The test item (analogue) was administered orally by gavage to groups of 10 male and 10 female Wistar rats (F0 animals) at dose levels of 0 mg/kg body weight/day (drinking water served as vehicle), 100 mg/kg bw/d, 300 mg/kg bw/d and 1000 mg/kg bw/d. The duration of treatment covered a 2-week premating and a mating period in both sexes, approximately 1 week post-mating in males, and the entire gestation period as well as 4 days of lactation and 2 weeks thereafter in females. A detailed clinical observation was performed in all animals. Body weights and food consumption were determined in F0 animals. Clinicochemical and hematological examinations as well as urinalyses and FOB were performed in all animals towards the end of the administration period. All animals were assessed by gross pathology; weights of selected organs were recorded and a histopathological examination was performed. The pups were sexed and examined for macroscopically evident changes on PND 0. They were weighed on PND 1 and on PND 4. Their viability was recorded. At necropsy on PND 4, all pups were sacrificed with CO2 and examined macroscopically for external and visceral findings.

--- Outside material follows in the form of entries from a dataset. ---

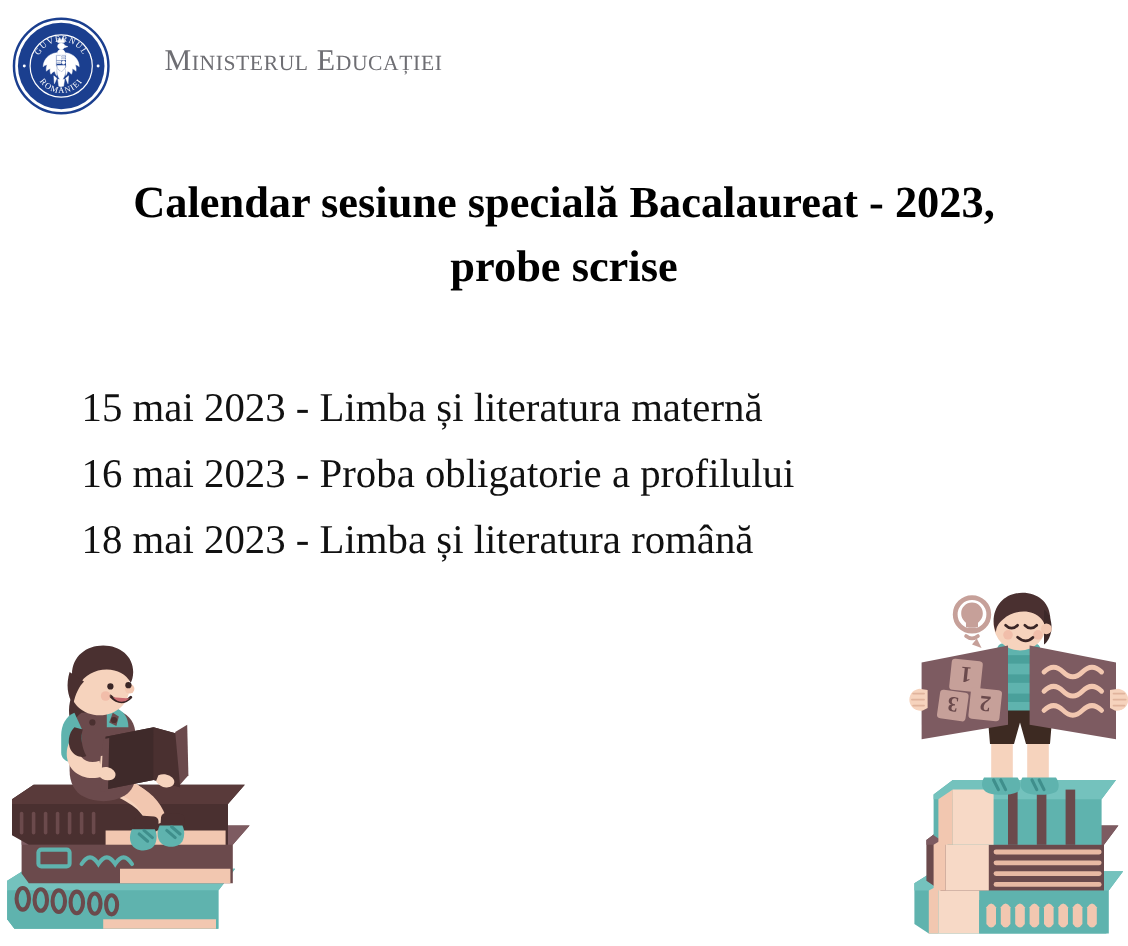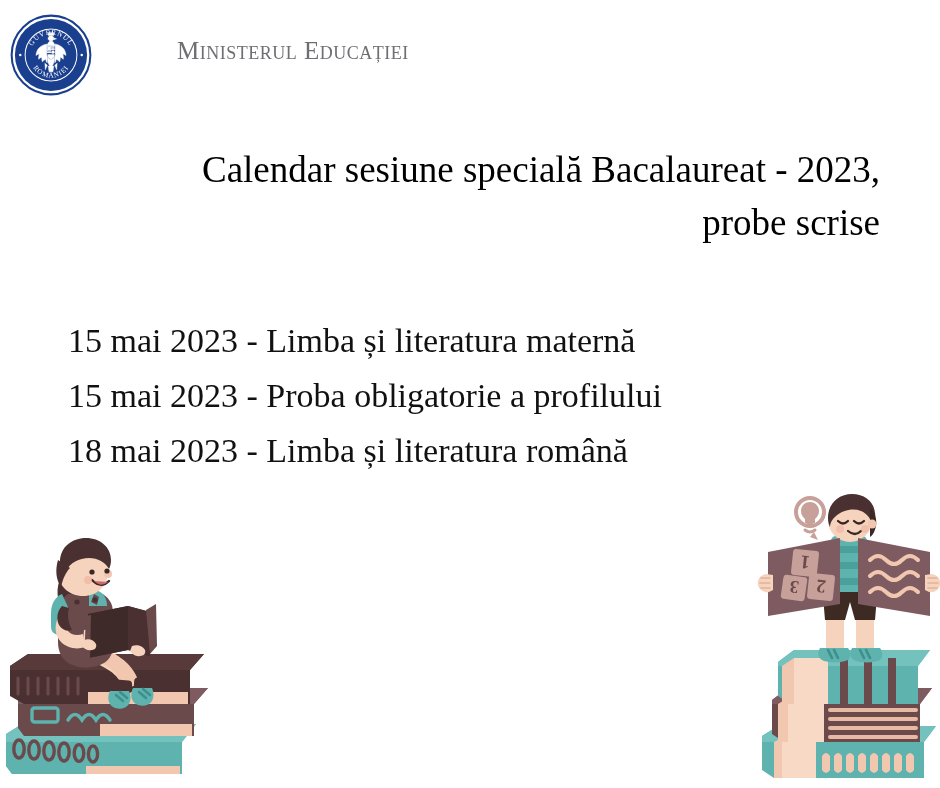"Ministerul Educației" #ministry-name { margin-left: 40px -> none }
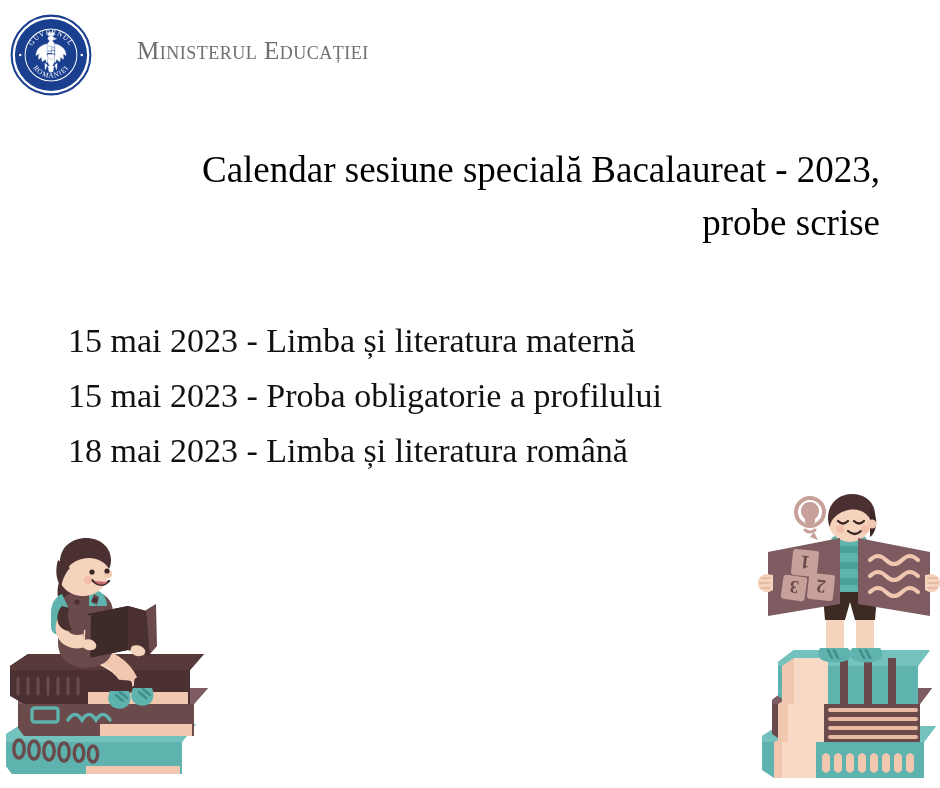"Calendar sesiune specială Bacalaureat -" #page-title { font-weight: normal -> bold; text-align: right -> center }
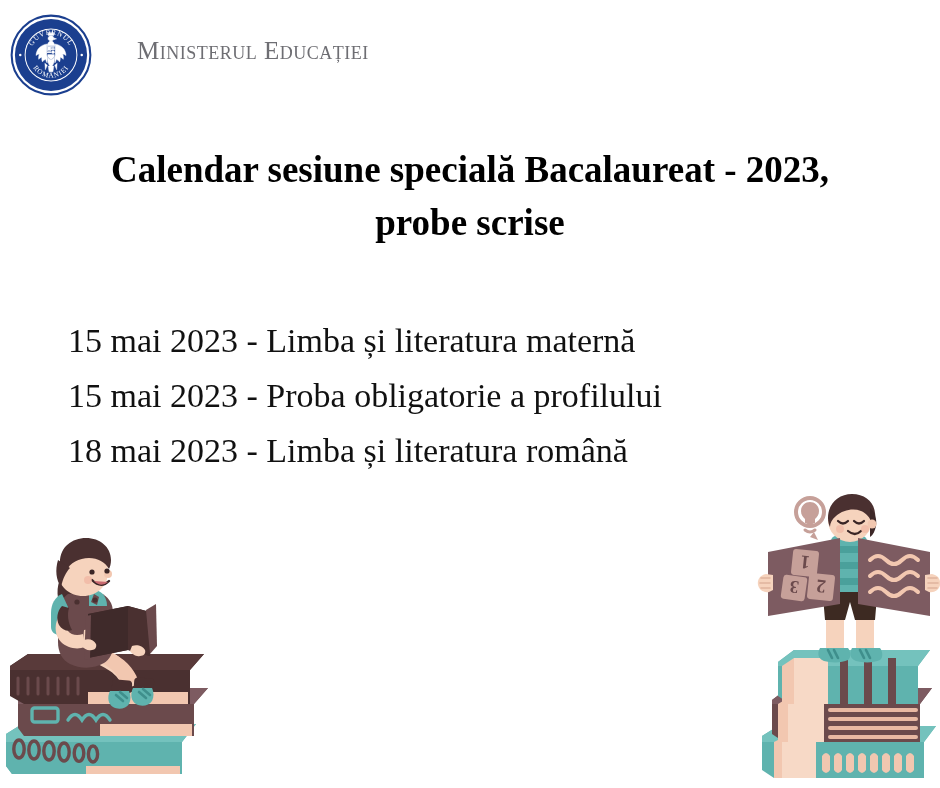"15 mai 2023 - Proba" div.schedule-item { text: 15 -> 16 }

Clinical examinations, reproductive performance, clinical pathology, histopathology and gross pathology did not reveal any finding in treated animals. Clinical examination and gross pathology did not reveal any effect on pups.

Discussion

Thus, under the conditions of this Combined Repeated Dose Toxicity Study with the Reproduction/Developmental Toxicity Screening Test the oral administration by gavage to male and female Wistar rats did not reveal signs of toxicity. Thus, the no observed adverse effect level (NOAEL) for general systemic toxicity was 1000 mg/kg bw/d in both sexes. The NOAEL for reproductive performance, fertility and developmental toxicity was set to 1000 mg/kg bw/d in male and female Wistar rats.

Justification for classification or non-classification

Dangerous Substance Directive (67/548/EEC)

The available studies are considered reliable and suitable for classification purposes under 67/548/EEC. As a result the substance is not considered to be classified for reproductive toxicity under Directive 67 / 548 / EEC, as amended for the 30th time in Directive 2008/58/EC.

 

 

Classification, Labeling, and Packaging Regulation (EC) No. 1272/2008

The available experimental test data are reliable and suitable for classification purposes under Regulation 1272/2008. As a result the substance is not considered to be classified for reproductive toxicity under Regulation (EC) No. 1272/2008, as amended for the second time in Directive (EC 286/2011).